رفتار لرزه ای یک دیوار برش کامپوزیتی نوآورانه
Abstract
1- Introduction
2- Experimental program
3- Cyclic loading tests
4- Load-carrying capacity
5- Conclusions
References
Abstract
To improve the strength and ductility of the core walls in high-rise buildings which would be subjected to combined high axial compressive force and bending moment during the earthquake, an innovative concrete filled double-skin steel-plate composite (CFDSC) wall is proposed. The CFDSC wall is composed of the concrete filled double-skin steel-plate wall body with transverse stiffeners, vertical diaphragms and distributed batten plates welding on the internal surface of the double steel plates, and the concrete filled steel tube (CFST) columns including a pair of CFST columns positioned at the end of the cross section as boundary elements and an additional one located in the central section of the wall. Five CFDSC wall specimens were tested under constant axial compressive force and lateral reversed cyclic loading to investigate the seismic behaviour of the wall considering the effect of axial force ratio and shear span ratio. The favourable seismic performance of the CFDSC walls was demonstrated in the test. No serious pinching effect was observed on the hysteresis curves of all the specimens. The drift ratios corresponding to the ultimate stage were recorded as being in the range from 1/67 to 1/30 and the ductility coefficients were varied from 4.50 to 8.22. The experimental results manifest that the CFDSC walls have great energy dissipation capacity. Formulae for calculating the lateral load-carrying capacity of the CFDSC wall, taking the confinement effects from steel plates into account, were proposed. The results calculated by the proposed method show good agreement with the experimental results.
Introduction
The reinforced concrete (RC) shear walls are critical structural components to resist the lateral force in high-rise buildings.

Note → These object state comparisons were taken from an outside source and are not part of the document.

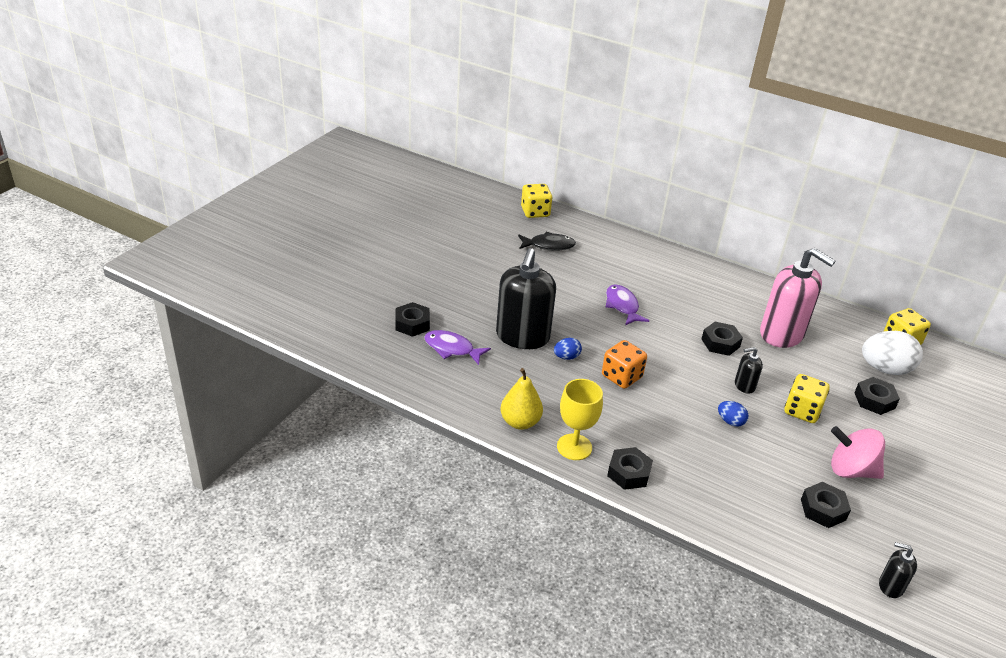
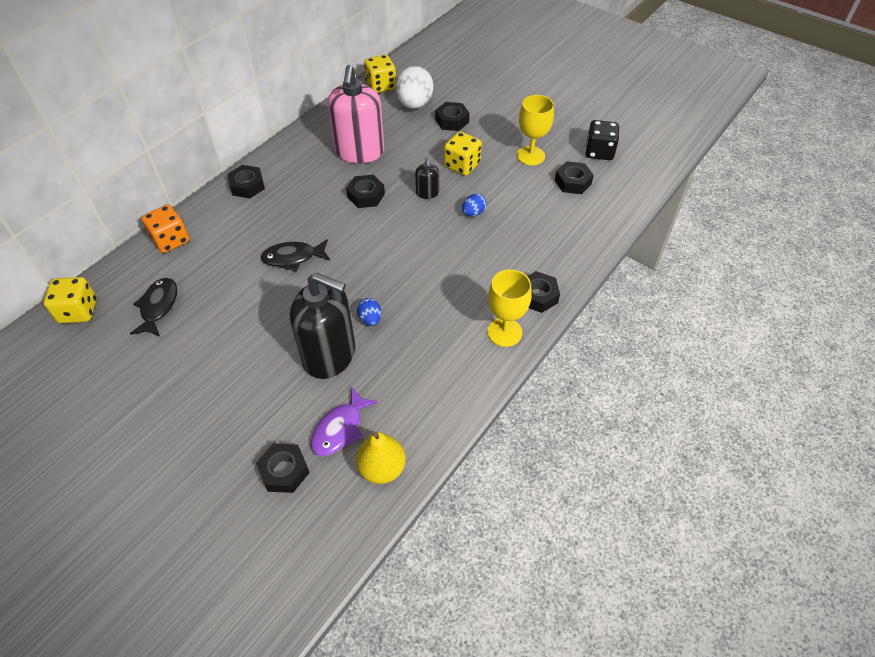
camera: 80 degrees left, 15 degrees up
yellow pear [501,368,543,430] -> yellow pear moved to [356,432,406,484]
orange dice [602,340,647,389] -> orange dice moved to [141,205,190,253]
purple fish [606,285,649,325] -> black fish [261,239,330,271]
pink soap dispenser [760,248,835,348] -> pink soap dispenser turned 135 degrees clockwise [328,65,384,163]
pink spinning top [831,426,885,479] -> yellow goblet [517,95,554,165]
black soap dispenser [879,542,917,598] -> none
none -> black nut [227,165,265,198]
none -> black dice [585,120,619,160]

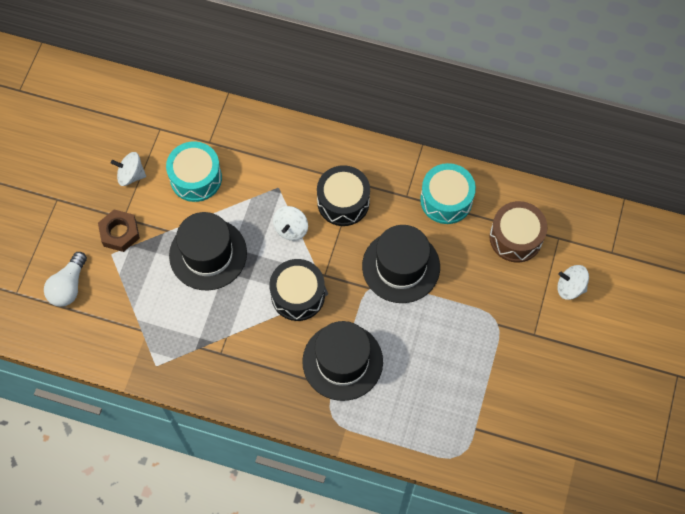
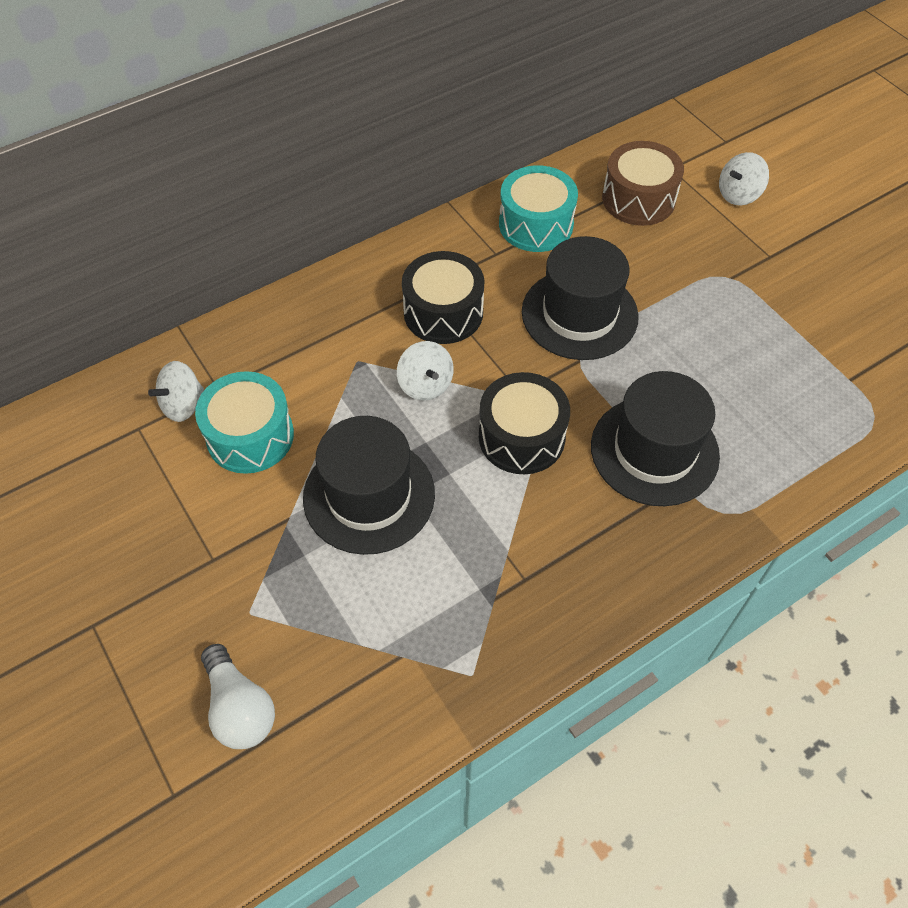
camera: 50 degrees left, 10 degrees down
brown nut [98,209,140,252] -> none
white spinning top [111,152,146,186] -> white spinning top moved to [148,361,204,422]

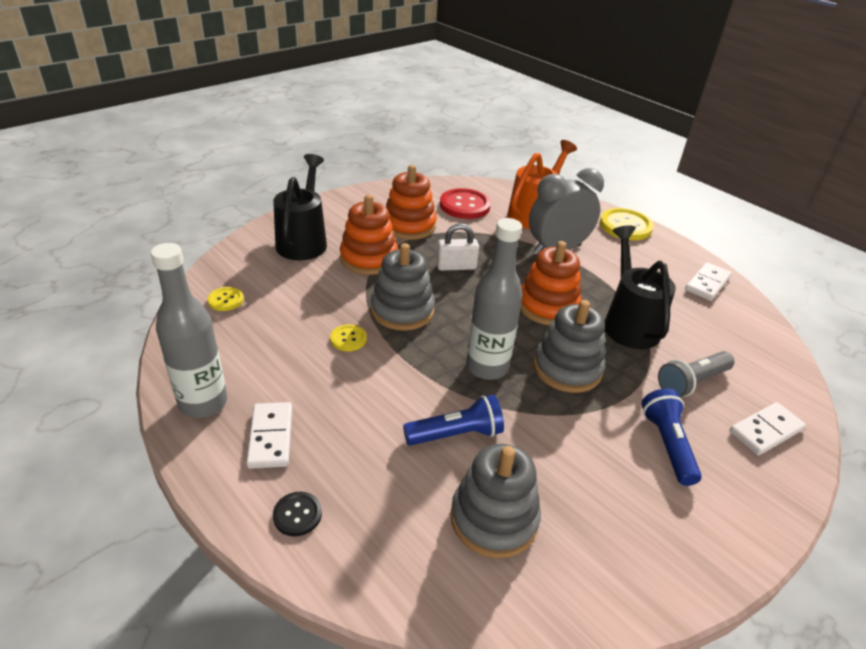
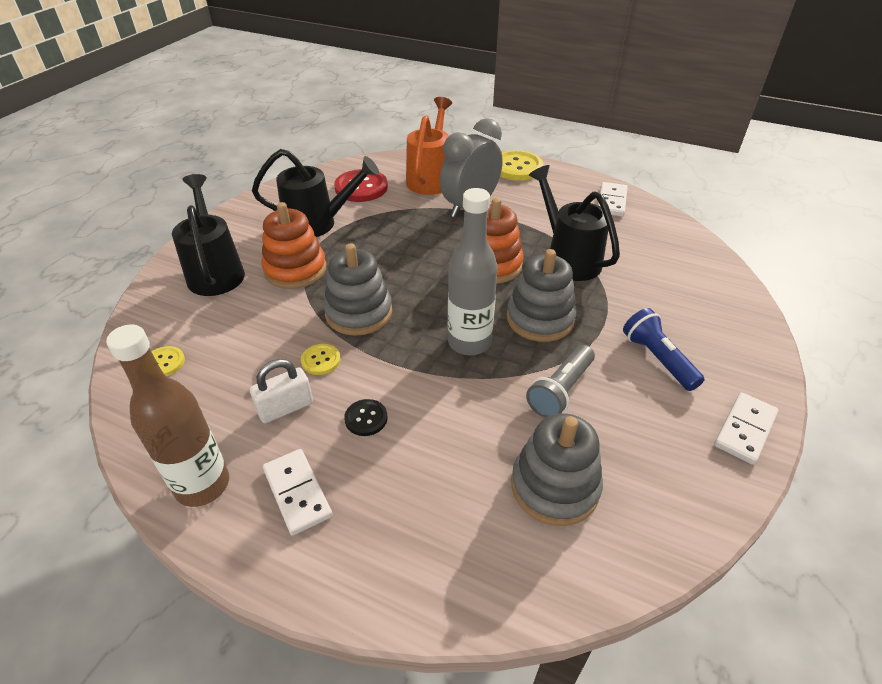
camera: 20 degrees left, 5 degrees up
grey bottle [151,243,227,418] -> brown bottle [106,324,229,507]
black button [273,492,322,536] -> black button moved to [344,399,387,436]
orange stacking toy [386,165,437,240] -> black watering can [252,149,379,237]
blue flashlight [403,395,504,446] -> none
white padlock [436,223,479,271] -> white padlock moved to [250,359,313,423]
grey flashlight [658,351,734,397] -> grey flashlight moved to [526,345,595,418]
white domino [730,402,806,456] -> white domino moved to [714,392,779,465]

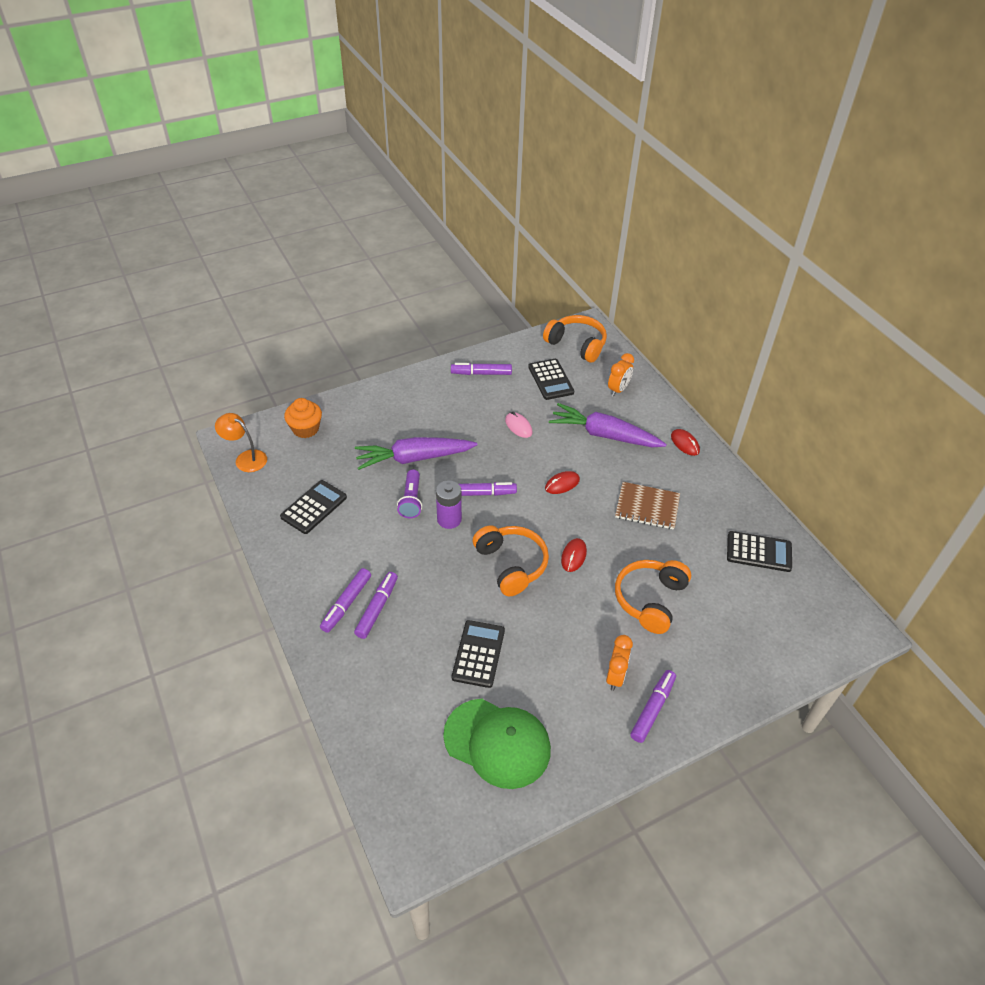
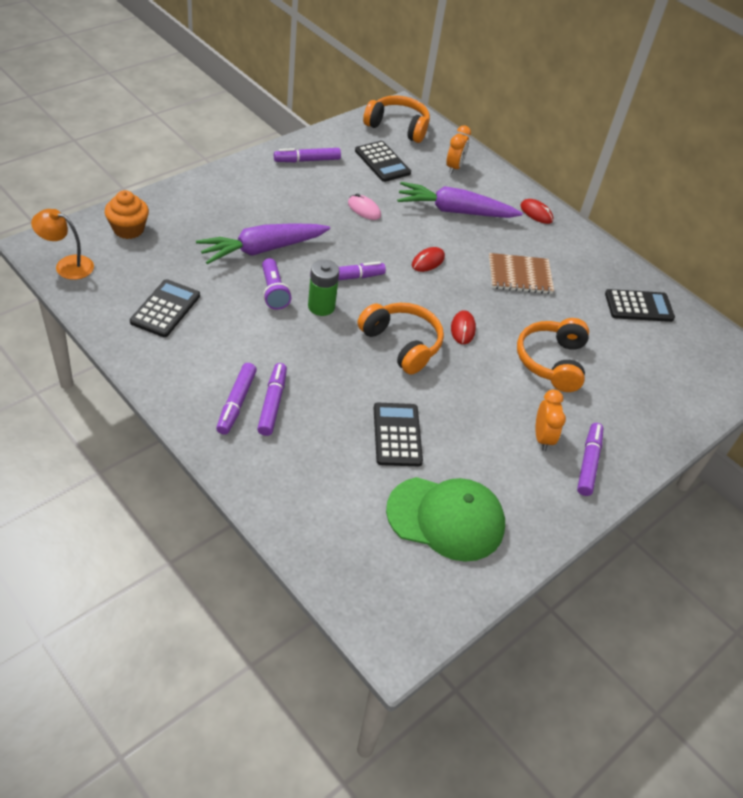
camera: 20 degrees left, 0 degrees up
purple battery [436,480,462,529] -> green battery [308,260,339,316]

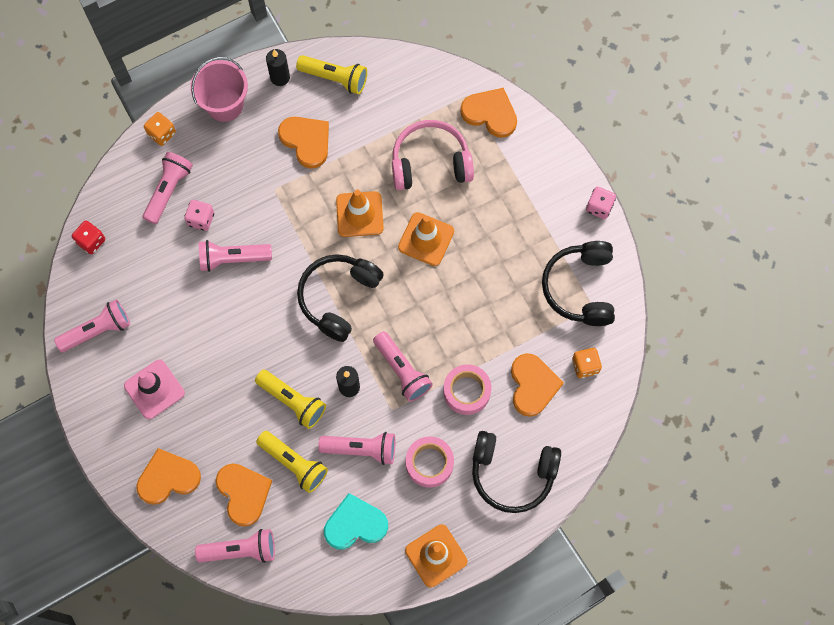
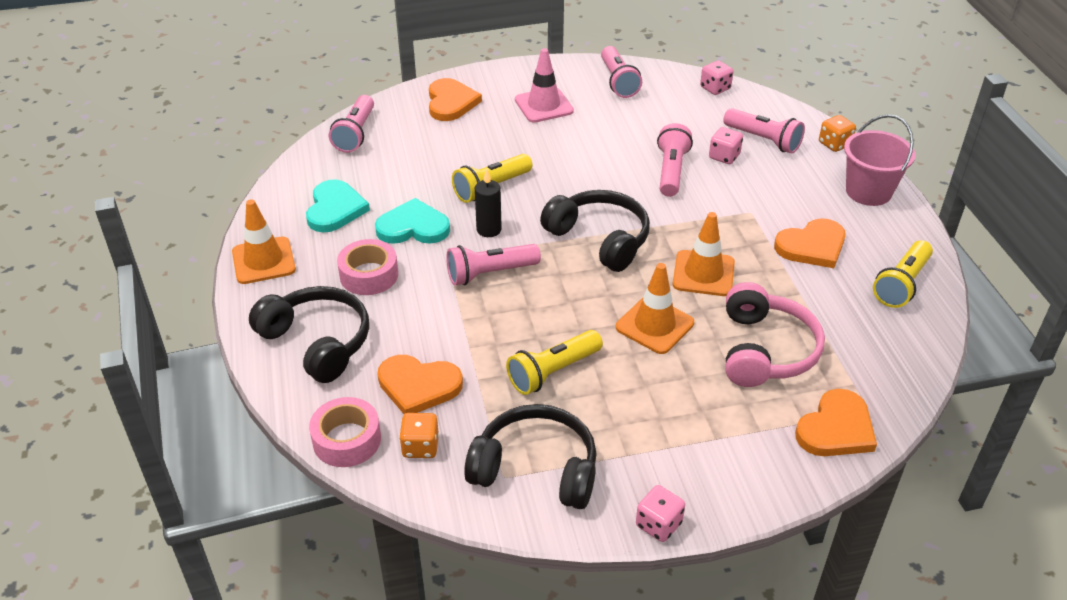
camera: 105 degrees right, 30 degrees down
red dice [72,221,105,254] -> pink dice [700,60,734,95]
orange heart [215,464,272,527] -> none
yellow flashlight [256,431,328,493] -> yellow flashlight moved to [506,330,603,395]
black candle [266,49,290,86] -> none
pink flashlight [318,432,395,465] -> turquoise heart [375,198,450,244]
pink tape [443,364,491,415] -> pink tape moved to [309,397,381,467]
black headphones [472,431,561,513] -> black headphones turned 105 degrees clockwise [249,286,369,383]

In recent years, constructions of high-rise buildings are increasing rapidly in China, while the conventional RC shear wall might not be able to provide sufficient resistance to the seismic loading combinations, particularly for the walls located at the lower stories which are usually subjected to substantial axial compressive force and bending moment. To satisfy the seismic design requirement of high-rise buildings in earthquake zone, the concrete filled double-skin steel-plate composite (CFDSC) wall, which consists of two steel faceplates on the exterior surfaces and the infill concrete, is becoming increasingly attractive as the main lateral resistance component. The CFDSC wall takes advantages of both RC wall and steel plate wall [1]. The infill concrete could prevent the concave local buckling of the steel plates, and thus improves the anti-local buckling capacity of the steel faceplates, while the strength and ductility of the inner concrete are enhanced due to the confinement from the outer steel plates. By the reason of its excellent mechanics performance, the thickness of CFDSC wall could be much smaller than that of the conventional RC wall, which could reduce the weight of building and increase the usable floor area [2]. Furthermore, the construction process of the CFDSC shear wall is also quite efficient since the steel faceplates could act as permanent formwork. It has been proved that the CFDSC wall performed high lateral resistance and excellent energy-dissipating capacity, and thus has been adopted in several high-rise buildings to replace the traditional RC shear wall.